The Three Pillars of Observability
Metrics
Numerical measurements over time.
CPU, memory, request counts, latency percentiles.
→ Prometheus & Mimir
Logs
Time-stamped text events emitted by services.
Errors, warnings, debug output.
→ Loki
Traces
End-to-end journey of a request across services.
Spans, latency, dependency map.
→ Tempo
Grafana is the unified visualization layer that queries all three pillars from a single UI.
Components At a Glance
Grafana
The frontend UI for everything. Dashboards, alerting, and unified querying across metrics, logs, and traces. Acts as the single pane of glass — it does not store data itself.
Prometheus
Scrapes metrics from your services via HTTP endpoints. Stores them locally in a time-series database (TSDB).

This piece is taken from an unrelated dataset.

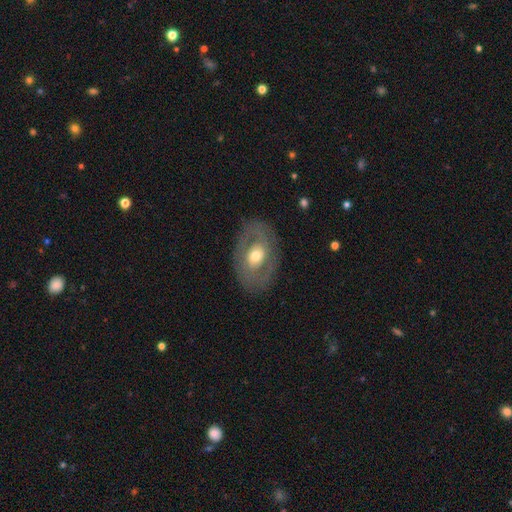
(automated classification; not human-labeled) The model was most divided on "smooth or featured": featured or disk: 57%, smooth: 37%, star or artifact: 6%. More confident: edge-on disk — no (92%); merging — none (80%); bar — no (67%); bulge size — moderate (66%); spiral arms — no (65%).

Evaluates alerting rules and forwards alerts to Alertmanager. Short-term storage by default.
Mimir
Long-term, horizontally scalable metrics backend. 100% Prometheus-compatible remote write/read API. Replaces Prometheus local storage for large-scale or multi-tenant deployments. Think of it as "Prometheus as a service".
Loki
Stores and indexes logs by labels (like Prometheus does for metrics) rather than full-text indexing. Cheap and efficient. Queried using LogQL. Logs are shipped by agents (Promtail, Alloy, Fluentd).
Tempo
Stores distributed traces (spans). Compatible with OpenTelemetry, Jaeger, and Zipkin. Integrates tightly with Loki and Prometheus — click on a log line or metric spike and jump to the correlated trace.
Architecture Diagram
Data Collectors (How Data Gets In)
🔥 Metrics → Prometheus
- Services expose
/metricsendpoint (Prometheus format) - Prometheus pulls (scrapes) on a set interval
- Node Exporter, cAdvisor for infra metrics
- Client libs: Go, Python, Java, Node.js
📋 Logs → Loki
- Promtail — tails log files on each host
- Grafana Alloy — next-gen unified collector
- Fluentd / Fluent Bit — for existing pipelines
- Docker / Kubernetes log drivers
🌐 Traces → Tempo
- OpenTelemetry SDK — instrument your code
- OTel Collector — receives, processes, exports
- Jaeger client libraries (legacy)
- Zipkin (legacy), supports OTLP natively
☁️ Metrics → Mimir
- Prometheus sends via remote_write
- OTel Collector can push directly to Mimir
- Grafana Alloy can write metrics directly
- Mimir handles multi-tenancy & long-term retention
End-to-End Data Flow
Application Instrumentation
Your service exposes a /metrics endpoint, writes structured logs to stdout/file, and uses an OTel SDK to emit trace spans for each incoming request and downstream call.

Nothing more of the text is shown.